• **REQUIRED TASK**:
Print the lines below without any change, starting at the line that contains "family: Rosaceae" and continuing through the final line.

• **MATERIAL SUPPLIED**:

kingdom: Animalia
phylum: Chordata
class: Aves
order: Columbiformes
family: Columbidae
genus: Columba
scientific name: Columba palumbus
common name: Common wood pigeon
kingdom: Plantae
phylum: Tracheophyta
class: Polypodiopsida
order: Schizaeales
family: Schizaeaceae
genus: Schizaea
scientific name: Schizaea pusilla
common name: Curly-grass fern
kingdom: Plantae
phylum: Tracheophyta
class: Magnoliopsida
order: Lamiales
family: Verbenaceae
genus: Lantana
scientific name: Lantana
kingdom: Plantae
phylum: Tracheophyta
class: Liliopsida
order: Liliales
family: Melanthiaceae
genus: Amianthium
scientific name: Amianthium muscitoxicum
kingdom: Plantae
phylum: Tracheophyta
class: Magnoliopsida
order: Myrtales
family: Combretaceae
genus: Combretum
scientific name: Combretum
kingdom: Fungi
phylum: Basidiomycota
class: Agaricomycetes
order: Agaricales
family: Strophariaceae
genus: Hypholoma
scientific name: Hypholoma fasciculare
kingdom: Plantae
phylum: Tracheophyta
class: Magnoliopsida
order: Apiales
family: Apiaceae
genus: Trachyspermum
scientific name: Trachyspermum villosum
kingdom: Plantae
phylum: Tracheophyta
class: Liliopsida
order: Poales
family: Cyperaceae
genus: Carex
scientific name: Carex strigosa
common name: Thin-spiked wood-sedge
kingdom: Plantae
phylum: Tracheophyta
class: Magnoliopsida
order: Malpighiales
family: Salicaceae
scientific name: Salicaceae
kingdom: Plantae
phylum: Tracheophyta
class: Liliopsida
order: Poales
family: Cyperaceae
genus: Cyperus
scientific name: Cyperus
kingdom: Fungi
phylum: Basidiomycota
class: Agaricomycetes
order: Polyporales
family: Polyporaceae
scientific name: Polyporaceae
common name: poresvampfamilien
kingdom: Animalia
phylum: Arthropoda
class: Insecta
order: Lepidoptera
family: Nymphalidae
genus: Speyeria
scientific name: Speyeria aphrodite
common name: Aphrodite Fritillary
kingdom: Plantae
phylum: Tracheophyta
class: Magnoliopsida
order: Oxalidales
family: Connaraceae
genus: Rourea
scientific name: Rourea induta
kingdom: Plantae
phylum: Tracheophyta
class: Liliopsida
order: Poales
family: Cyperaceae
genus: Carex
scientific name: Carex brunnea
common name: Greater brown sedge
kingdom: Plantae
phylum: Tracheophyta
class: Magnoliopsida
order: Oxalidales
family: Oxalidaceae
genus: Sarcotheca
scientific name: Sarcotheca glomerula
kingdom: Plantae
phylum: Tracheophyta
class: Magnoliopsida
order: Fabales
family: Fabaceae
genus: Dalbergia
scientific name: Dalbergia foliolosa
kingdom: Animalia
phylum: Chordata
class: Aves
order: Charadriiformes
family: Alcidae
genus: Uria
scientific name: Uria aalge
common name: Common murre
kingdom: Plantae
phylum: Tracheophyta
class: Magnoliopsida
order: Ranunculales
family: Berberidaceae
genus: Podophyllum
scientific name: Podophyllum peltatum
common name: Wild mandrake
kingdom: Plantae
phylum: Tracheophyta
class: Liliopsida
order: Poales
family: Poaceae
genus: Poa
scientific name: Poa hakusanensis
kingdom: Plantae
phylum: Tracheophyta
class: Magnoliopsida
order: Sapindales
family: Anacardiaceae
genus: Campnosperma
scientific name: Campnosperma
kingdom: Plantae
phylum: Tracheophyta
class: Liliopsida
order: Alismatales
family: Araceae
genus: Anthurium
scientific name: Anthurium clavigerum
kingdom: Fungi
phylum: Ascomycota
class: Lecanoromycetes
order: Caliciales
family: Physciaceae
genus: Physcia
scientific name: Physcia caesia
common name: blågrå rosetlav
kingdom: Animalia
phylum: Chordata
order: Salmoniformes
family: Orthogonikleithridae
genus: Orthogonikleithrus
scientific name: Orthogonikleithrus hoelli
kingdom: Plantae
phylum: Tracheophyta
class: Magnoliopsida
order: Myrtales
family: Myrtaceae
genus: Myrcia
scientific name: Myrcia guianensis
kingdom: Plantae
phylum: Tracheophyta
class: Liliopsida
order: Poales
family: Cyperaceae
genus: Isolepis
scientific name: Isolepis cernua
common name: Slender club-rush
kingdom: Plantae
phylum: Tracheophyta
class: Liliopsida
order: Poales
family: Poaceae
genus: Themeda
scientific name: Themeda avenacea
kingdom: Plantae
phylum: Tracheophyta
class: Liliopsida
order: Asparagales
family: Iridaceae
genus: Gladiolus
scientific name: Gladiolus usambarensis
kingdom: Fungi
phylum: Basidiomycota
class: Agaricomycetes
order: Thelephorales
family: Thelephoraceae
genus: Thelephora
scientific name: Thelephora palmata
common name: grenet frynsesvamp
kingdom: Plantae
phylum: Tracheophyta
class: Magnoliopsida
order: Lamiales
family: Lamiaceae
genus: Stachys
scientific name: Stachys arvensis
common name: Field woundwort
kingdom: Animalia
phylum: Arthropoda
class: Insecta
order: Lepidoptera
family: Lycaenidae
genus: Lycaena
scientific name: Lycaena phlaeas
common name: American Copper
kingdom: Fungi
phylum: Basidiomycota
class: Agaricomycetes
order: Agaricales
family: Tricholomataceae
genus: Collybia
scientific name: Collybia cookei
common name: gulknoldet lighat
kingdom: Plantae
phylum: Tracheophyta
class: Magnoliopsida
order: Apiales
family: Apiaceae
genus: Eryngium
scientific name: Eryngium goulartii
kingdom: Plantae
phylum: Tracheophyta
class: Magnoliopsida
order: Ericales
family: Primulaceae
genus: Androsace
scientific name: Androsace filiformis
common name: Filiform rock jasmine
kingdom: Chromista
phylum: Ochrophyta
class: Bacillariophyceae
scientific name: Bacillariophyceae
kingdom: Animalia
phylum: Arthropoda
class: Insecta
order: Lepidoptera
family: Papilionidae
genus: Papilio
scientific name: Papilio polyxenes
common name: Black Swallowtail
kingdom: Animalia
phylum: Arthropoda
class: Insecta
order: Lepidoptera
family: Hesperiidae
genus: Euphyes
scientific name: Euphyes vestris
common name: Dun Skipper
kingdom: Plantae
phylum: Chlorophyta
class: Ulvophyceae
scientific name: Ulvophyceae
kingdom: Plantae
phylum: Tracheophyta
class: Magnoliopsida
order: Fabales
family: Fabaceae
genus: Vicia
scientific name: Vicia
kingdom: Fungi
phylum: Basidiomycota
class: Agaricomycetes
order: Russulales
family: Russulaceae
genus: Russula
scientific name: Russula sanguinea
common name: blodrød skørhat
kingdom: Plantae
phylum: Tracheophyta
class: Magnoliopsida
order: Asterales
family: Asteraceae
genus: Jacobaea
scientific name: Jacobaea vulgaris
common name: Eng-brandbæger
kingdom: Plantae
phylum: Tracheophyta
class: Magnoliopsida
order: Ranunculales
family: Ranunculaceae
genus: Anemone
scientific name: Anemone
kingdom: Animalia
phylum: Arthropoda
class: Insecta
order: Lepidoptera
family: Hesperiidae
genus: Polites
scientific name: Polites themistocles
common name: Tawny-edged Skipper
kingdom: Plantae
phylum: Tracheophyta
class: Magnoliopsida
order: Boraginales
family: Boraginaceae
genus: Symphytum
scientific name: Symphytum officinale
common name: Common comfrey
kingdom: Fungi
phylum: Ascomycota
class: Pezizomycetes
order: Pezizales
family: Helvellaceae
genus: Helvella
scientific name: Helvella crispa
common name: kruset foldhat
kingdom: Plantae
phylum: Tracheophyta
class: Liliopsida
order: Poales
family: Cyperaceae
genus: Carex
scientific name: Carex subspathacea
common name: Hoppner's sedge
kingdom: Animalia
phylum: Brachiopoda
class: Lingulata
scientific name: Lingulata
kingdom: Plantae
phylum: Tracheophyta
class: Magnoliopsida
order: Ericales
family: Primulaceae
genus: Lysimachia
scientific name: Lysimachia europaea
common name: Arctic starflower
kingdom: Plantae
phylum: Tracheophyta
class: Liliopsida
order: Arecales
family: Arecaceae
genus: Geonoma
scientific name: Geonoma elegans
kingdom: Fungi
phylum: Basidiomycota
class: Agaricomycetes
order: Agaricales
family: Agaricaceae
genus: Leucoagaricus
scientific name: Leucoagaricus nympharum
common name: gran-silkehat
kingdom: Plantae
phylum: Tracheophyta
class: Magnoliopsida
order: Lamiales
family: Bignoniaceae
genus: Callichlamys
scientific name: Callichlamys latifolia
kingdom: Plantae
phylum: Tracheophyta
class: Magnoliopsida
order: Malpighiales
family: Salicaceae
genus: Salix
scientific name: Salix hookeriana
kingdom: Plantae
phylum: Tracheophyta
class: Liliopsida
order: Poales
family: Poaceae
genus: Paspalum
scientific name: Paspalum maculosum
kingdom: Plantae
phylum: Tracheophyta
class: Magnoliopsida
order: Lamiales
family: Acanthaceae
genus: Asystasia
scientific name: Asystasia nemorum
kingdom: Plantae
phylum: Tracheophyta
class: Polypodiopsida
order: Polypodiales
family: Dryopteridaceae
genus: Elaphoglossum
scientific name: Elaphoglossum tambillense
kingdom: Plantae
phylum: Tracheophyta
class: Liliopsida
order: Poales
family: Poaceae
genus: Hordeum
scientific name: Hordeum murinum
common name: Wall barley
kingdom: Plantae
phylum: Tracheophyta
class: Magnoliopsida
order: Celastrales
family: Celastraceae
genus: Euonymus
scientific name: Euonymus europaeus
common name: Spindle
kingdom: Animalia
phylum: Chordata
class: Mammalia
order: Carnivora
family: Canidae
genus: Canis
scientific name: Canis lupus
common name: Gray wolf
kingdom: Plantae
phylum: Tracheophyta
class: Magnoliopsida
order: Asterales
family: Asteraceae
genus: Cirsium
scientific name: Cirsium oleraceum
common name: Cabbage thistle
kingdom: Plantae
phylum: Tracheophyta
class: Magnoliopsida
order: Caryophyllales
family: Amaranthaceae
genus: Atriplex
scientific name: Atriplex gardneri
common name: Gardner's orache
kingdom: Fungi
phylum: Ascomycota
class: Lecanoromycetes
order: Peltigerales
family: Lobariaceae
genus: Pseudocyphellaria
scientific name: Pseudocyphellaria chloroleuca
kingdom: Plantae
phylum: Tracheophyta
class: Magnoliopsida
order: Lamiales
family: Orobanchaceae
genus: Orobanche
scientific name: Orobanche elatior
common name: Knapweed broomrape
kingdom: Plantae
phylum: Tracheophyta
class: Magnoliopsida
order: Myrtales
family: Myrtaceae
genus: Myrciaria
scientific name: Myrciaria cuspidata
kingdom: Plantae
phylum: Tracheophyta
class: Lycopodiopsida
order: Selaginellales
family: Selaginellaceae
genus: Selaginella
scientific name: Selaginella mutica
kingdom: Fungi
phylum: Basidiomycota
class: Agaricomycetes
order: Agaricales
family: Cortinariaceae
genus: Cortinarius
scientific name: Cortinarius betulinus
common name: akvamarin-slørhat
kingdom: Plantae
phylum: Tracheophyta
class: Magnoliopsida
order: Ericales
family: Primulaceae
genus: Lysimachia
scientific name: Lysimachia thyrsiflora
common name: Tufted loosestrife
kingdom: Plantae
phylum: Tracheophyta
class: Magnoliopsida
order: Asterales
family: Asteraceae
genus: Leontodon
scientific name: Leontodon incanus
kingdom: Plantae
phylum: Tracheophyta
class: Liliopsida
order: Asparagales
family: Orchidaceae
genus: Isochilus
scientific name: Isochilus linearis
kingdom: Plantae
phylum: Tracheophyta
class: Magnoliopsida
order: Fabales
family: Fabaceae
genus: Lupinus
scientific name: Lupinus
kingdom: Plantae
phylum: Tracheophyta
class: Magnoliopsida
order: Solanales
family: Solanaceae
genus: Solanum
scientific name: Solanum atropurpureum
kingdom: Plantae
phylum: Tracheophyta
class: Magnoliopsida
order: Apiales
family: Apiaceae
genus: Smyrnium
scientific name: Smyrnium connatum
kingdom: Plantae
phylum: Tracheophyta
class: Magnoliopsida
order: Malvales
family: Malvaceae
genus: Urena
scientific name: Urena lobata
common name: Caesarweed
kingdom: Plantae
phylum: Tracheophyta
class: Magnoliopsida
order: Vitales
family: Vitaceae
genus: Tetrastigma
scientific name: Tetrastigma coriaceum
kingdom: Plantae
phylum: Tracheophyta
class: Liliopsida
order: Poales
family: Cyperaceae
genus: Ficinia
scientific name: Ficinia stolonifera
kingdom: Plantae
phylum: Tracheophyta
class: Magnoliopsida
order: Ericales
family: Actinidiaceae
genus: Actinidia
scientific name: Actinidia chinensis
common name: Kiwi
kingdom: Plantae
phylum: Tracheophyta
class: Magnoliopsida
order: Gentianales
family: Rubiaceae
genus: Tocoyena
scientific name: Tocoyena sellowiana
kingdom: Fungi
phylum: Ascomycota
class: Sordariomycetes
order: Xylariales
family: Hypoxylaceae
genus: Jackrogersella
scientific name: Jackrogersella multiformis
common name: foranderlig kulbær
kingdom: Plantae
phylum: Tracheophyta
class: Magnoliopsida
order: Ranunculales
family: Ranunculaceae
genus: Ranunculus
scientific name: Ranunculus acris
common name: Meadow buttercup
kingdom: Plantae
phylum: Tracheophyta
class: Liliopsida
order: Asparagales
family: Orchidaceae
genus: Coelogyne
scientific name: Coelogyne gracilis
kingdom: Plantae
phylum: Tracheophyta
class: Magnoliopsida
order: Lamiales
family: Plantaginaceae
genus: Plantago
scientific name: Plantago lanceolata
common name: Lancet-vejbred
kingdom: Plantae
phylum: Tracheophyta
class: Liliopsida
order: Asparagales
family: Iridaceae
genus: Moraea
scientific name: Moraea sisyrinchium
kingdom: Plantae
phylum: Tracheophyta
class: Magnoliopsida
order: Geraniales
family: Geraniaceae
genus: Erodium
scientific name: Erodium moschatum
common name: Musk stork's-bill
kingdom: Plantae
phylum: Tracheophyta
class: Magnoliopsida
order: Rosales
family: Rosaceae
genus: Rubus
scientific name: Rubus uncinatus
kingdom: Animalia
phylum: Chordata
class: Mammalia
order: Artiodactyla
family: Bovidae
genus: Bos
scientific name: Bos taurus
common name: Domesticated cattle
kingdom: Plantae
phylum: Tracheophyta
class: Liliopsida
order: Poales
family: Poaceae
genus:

• **OUTPUT OF THE EXERCISE**:
family: Rosaceae
genus: Rubus
scientific name: Rubus uncinatus
kingdom: Animalia
phylum: Chordata
class: Mammalia
order: Artiodactyla
family: Bovidae
genus: Bos
scientific name: Bos taurus
common name: Domesticated cattle
kingdom: Plantae
phylum: Tracheophyta
class: Liliopsida
order: Poales
family: Poaceae
genus:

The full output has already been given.